Women like their cars small, inexpensive, foreign and hot. No, not hot in the muscular looks, twin-turbo powerplant, and growling exhaust note sense. Actually hot. They like to crank the heater up.
That's the conclusion of a pair of new surveys on women and cars.
The point isn't academic. It affects the bottom line for automakers worldwide. Ford Motor Company researchers have concluded that women are directly responsible for 45 percent of new car purchases, and have input into 80 percent. So, despite generations of juvenile taunts, automakers today want to build chick cars -- it's where the money is.
To find out just what that means, the analysts at TrueCar.com looked at the registrations of more than 13 million vehicles over the past two years. They found that just 36 percent of new cars were registered to women. But the cars registered to women show a few clear trends.

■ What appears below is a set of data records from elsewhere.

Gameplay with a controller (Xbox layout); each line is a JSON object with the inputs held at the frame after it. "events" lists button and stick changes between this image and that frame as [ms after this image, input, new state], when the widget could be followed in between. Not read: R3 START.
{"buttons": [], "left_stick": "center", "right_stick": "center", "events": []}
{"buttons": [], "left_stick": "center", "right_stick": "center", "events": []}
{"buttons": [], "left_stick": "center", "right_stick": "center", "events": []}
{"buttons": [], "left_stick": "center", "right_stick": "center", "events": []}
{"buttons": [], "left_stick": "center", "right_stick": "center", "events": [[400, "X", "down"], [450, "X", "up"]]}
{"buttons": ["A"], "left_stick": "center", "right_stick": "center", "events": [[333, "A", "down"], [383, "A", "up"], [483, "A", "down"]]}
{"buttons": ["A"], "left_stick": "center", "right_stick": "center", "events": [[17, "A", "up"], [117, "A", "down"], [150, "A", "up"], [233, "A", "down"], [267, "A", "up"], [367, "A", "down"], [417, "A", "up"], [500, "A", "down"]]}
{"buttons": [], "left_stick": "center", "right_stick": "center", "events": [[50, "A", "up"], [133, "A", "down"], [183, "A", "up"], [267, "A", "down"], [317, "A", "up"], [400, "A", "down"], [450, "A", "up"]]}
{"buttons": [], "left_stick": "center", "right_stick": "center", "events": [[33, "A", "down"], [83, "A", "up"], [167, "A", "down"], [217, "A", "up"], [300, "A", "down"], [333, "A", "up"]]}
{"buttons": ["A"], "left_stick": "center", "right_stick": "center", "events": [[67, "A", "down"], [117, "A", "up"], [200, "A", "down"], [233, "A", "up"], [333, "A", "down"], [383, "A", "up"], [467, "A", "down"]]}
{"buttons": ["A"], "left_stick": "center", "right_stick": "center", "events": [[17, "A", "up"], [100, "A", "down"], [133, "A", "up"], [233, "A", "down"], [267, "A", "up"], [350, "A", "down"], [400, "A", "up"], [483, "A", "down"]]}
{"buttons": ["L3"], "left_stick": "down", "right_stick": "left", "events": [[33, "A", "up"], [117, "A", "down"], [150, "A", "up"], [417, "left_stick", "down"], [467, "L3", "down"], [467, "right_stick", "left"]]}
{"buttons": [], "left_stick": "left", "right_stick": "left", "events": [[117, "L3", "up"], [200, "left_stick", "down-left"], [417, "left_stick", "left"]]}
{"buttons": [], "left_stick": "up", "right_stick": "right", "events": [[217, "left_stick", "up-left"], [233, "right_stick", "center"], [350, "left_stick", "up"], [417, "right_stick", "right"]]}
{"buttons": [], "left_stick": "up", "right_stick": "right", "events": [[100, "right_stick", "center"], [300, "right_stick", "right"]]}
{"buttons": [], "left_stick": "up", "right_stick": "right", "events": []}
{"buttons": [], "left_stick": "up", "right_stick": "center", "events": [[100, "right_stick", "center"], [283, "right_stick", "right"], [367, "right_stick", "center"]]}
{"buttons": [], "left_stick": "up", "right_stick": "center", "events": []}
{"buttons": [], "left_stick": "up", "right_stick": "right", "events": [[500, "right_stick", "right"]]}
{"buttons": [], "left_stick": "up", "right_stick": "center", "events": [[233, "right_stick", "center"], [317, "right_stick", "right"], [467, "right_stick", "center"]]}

Size Matters, and They Like 'em Small
The researchers found nine models of car that were bought by women more often than men. All nine were small cars, or small SUVs. Not one was even midsize.
They weren't all cute compact cars. The list actually featured more small SUVs than anything else. As manufacturers have moved toward car-based crossover SUVs, compact SUVs have increasingly become an alternative to midsize cars. They offer cargo space when it's needed, but are still nimble and easy to drive. Women are driving this trend, buying curvaceous small SUVs like the Nissan Rogue and Hyundai Tucson more often than men.
We should note, however, that the survey only looked at the gender on the registration form. Some women may register a car in their own name when they're young and single, but register the family car in their partner's name later in life, skewing the numbers toward the sorts of cars that appeal to the young.
They Don't Like to Waste Money
Of the ten auto brands bought most often by women, just one -- Lexus – is clearly a luxury marque.